It is fairly safe to say my poor husband would pee his pants / die from fear if he were to take a walk in TX.  Just this thread would probably send him over to his mama's lap.  The boy just HATES snakes.  

He is a professional groundskeeper.  He can mow the most beautiful lines, checkerboards and patterns into grass....but when I see a big zig zag spot mowed into ours, I know he saw a poor garter snake and has been after it.
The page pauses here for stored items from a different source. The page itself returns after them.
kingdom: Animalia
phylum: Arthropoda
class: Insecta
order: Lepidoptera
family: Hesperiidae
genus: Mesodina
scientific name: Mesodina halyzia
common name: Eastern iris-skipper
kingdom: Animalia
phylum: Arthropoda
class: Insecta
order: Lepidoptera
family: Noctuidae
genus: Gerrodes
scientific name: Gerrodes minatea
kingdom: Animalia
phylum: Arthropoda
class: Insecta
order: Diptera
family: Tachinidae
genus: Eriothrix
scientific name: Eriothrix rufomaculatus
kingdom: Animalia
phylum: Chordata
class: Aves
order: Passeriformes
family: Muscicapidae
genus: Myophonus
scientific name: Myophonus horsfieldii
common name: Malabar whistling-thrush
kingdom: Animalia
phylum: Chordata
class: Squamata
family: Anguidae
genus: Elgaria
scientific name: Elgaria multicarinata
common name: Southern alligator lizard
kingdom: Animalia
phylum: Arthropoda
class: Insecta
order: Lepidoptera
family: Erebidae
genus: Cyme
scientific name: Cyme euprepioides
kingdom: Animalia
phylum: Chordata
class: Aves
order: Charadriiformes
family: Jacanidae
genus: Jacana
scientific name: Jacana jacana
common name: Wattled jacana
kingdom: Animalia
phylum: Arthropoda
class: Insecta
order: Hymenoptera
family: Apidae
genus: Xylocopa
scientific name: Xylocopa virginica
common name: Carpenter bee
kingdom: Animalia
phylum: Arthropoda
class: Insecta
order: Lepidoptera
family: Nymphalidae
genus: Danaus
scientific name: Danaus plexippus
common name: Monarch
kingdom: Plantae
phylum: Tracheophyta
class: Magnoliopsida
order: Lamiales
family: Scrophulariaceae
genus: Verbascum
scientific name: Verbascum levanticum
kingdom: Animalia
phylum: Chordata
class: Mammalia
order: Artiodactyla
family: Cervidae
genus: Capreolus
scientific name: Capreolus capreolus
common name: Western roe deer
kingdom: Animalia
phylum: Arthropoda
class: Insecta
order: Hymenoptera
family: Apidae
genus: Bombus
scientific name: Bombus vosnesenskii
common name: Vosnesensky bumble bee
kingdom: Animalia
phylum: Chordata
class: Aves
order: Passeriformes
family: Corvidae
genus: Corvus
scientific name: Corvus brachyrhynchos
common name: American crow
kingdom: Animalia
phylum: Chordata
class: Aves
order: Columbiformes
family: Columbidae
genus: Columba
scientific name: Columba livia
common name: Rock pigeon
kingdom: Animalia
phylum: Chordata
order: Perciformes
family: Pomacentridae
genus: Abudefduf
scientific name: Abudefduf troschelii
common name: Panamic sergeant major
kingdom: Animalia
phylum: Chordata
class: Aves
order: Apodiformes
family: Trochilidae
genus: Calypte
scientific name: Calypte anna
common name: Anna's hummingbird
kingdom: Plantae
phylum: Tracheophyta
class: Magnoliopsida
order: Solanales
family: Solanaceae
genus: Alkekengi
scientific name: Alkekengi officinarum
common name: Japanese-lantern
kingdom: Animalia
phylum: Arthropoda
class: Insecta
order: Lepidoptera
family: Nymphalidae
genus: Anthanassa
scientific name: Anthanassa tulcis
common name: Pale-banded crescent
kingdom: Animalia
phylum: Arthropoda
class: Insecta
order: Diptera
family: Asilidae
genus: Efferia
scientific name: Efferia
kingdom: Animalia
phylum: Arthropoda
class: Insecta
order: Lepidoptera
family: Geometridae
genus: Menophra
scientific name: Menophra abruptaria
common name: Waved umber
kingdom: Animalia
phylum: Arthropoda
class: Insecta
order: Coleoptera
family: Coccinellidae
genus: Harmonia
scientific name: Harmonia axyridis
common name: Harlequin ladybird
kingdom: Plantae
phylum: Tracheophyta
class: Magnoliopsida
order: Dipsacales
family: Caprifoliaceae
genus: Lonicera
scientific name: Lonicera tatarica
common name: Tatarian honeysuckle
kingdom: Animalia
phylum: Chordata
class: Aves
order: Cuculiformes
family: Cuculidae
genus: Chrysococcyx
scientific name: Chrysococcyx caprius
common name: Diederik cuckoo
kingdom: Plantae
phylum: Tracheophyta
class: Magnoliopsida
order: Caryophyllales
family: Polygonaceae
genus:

I picked up an injured garter snake once and thought he would pass out.  Literally, he's that afraid of non-poisonous ones...he'd just die around one that could hurt him.


----------



## rockdoveranch (May 15, 2011)

Roll farms said:
			
		

> It is fairly safe to say my poor husband would pee his pants / die from fear if he were to take a walk in TX.  Just this thread would probably send him over to his mama's lap.  The boy just HATES snakes.
> 
> He is a professional groundskeeper.  He can mow the most beautiful lines, checkerboards and patterns into grass....but when I see a big zig zag spot mowed into ours, I know he saw a poor garter snake and has been after it.
> 
> I picked up an injured garter snake once and thought he would pass out.  Literally, he's that afraid of non-poisonous ones...he'd just die around one that could hurt him.


*Love it!* 

Our little white lamb chop is looking pretty good today.  Her face looks normal, but her normally plump little milk goiter is a little saggy.  Guess that is the last area to still have a little lymph fluid left.


----------